A cidade está parcialmente destruída e as munições que não explodiram representam um grave problema de segurança.
"Desviar o olhar"
As FAR, no entanto, prosseguem com a ofensiva em Darfur, uma ampla região do oeste do Sudão, assolada pela fome, com o objetivo de conquistar El Fasher, a última capital regional ainda sob o controle do Exército oficial.
O Exército informou nesta terça-feira que efetuou, "com sucesso", ataques aéreos contra posições das FAR ao nordeste de El Fasher.
Reunidos em Londres, autoridades de países do leste da África e da Europa se comprometeram a mobilizar mais de 800 milhões de euros adicionais (quase 900 milhões de dólares, 5,2 bilhões de reais) em ajuda para o Sudão. Nenhuma das duas partes em conflito compareceu ao encontro.
"Dois anos é muito tempo. A guerra brutal no Sudão destruiu a vida de milhões de pessoas e, apesar disso, grande parte do mundo continua desviando o olhar", lamentou o ministro britânico das Relações Exteriores, David Lammy.

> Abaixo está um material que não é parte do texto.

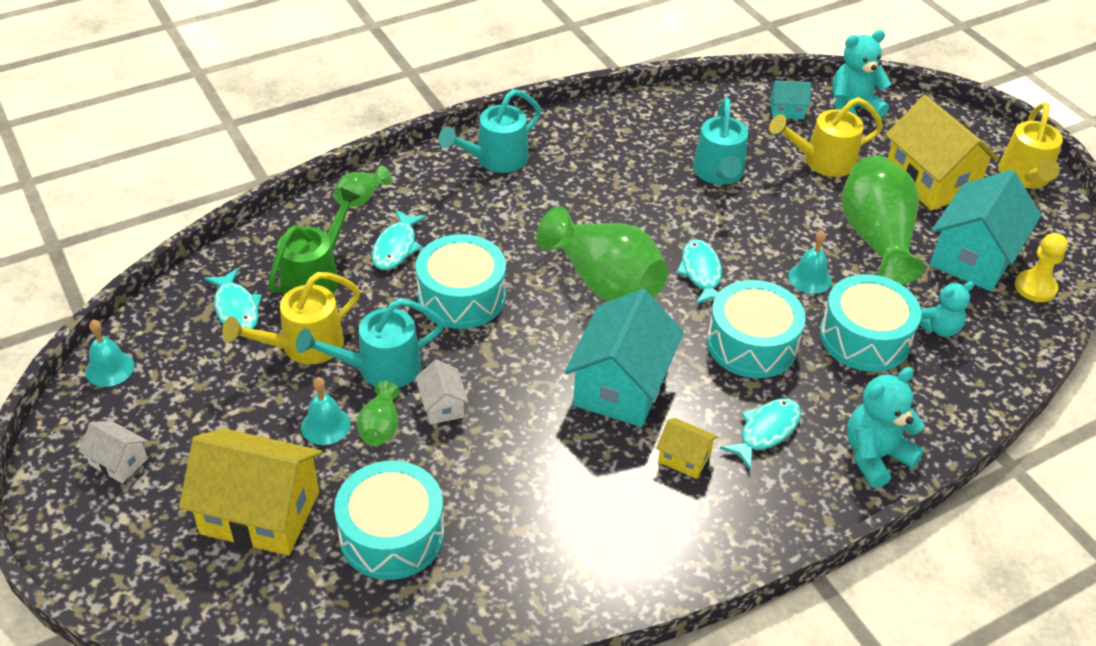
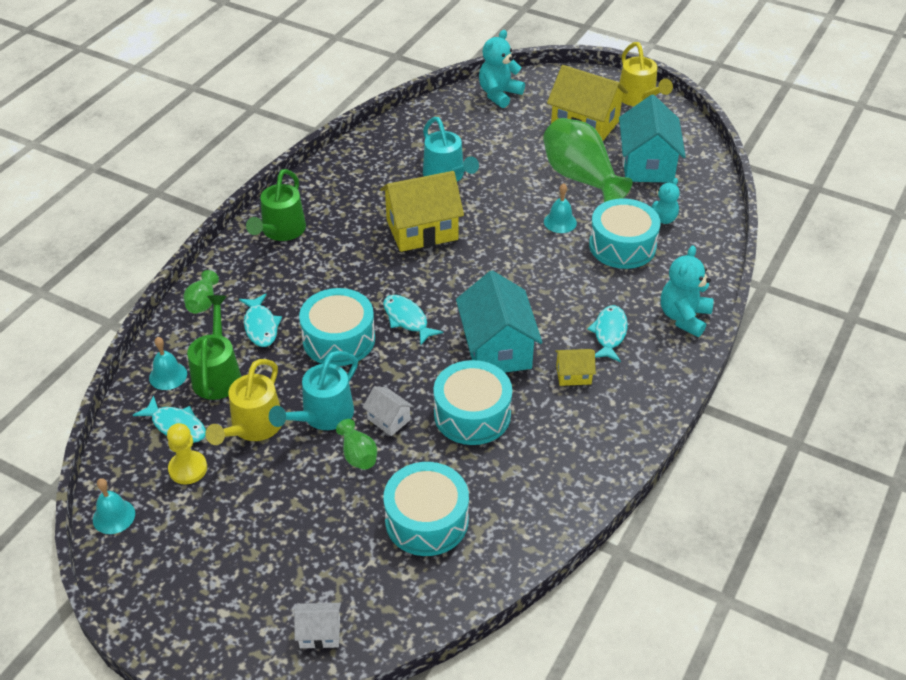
camera: 30 degrees left, 0 degrees up
white house [78,421,148,483] -> white house moved to [294,603,341,649]
yellow house [179,428,323,556] -> yellow house moved to [380,171,464,252]
turquoise bell [301,377,351,445] -> turquoise bell moved to [149,337,187,390]
turquoise watering can [439,89,541,173] -> green watering can [246,169,306,241]
green vase [536,206,668,301] -> none
turquoise fish [676,239,722,304] -> turquoise fish moved to [383,295,443,345]
turquoise drum [707,280,806,378] -> turquoise drum moved to [434,360,512,445]
yellow watering can [769,97,883,177] -> none
turquoise house [770,80,811,119] -> none
yellow pawn [1015,233,1068,302] -> yellow pawn moved to [167,423,207,484]

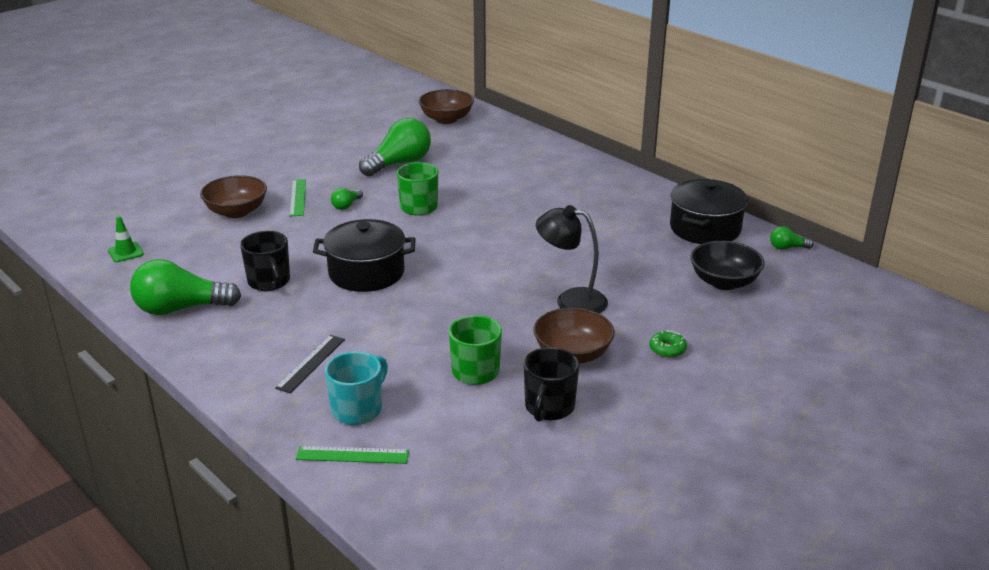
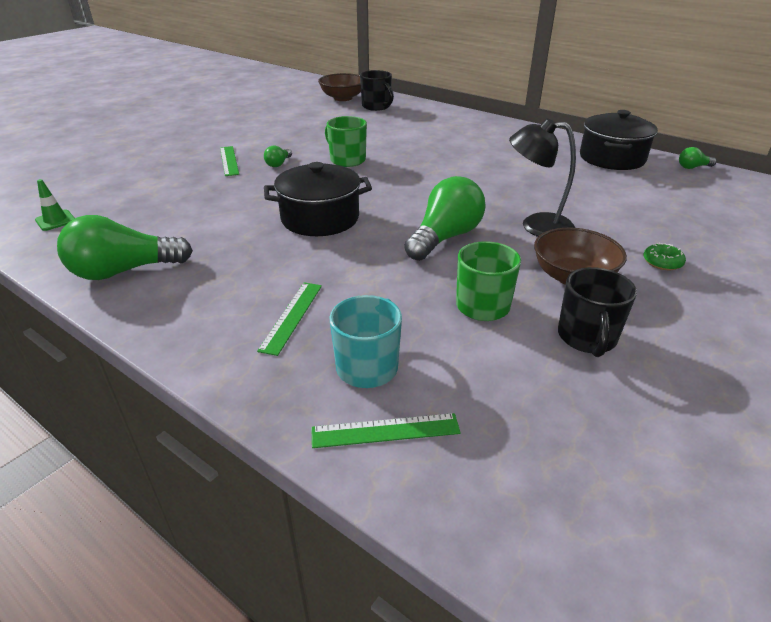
camera: 10 degrees left, 5 degrees up
brown bowl [200,175,267,218] -> none
black mug [240,231,290,291] -> black mug moved to [360,70,394,111]
black ruler [275,335,345,393] -> green ruler [257,283,322,356]
green light bulb [359,118,431,176] -> green light bulb moved to [404,176,486,261]
black bowl [690,241,765,290] -> none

O alto comissário das Nações Unidas para os Refugiados, Filippo Grandi, afirmou que o Sudão sofre com a "indiferença do mundo".
"Os sudaneses estão cercados por todos os lados: guerra, abusos generalizados, indignidade, fome e outras penúrias", afirmou, antes de alertar que "continuar olhando para o outro lado terá consequências catastróficas".
Um dia antes do aniversário, o secretário-geral da ONU, António Guterres, afirmou que os civis "continuam sendo os mais castigados" pela guerra.
O número exato de mortos é desconhecido devido ao colapso do sistema de saúde, mas o ex-enviado americano Tom Perriello mencionou estimativas de até 150.000 mortos.
Os dois lados foram acusados de atacar civis, bombardear residências e bloquear a ajuda.
Quase 25 milhões de pessoas enfrentam um cenário de grave insegurança alimentar e oito milhões estão à beira da fome.
Segundo o Unicef, 2.776 crianças morreram ou foram mutiladas em 2023 e 2024, contra 150 de 2022, e é provável que o número real seja maior.
Os paramilitares anunciaram no domingo que tomaram o controle do campo de deslocados de Zamzam, em Darfur, perto de El Fasher, onde mais de 500.000 pessoas haviam encontrado refúgio.
Segundo a ONU, mais de 2,1 milhões de deslocados poderiam voltar para Cartum nos próximos seis meses, caso as condições de segurança e as infraestruturas permitam.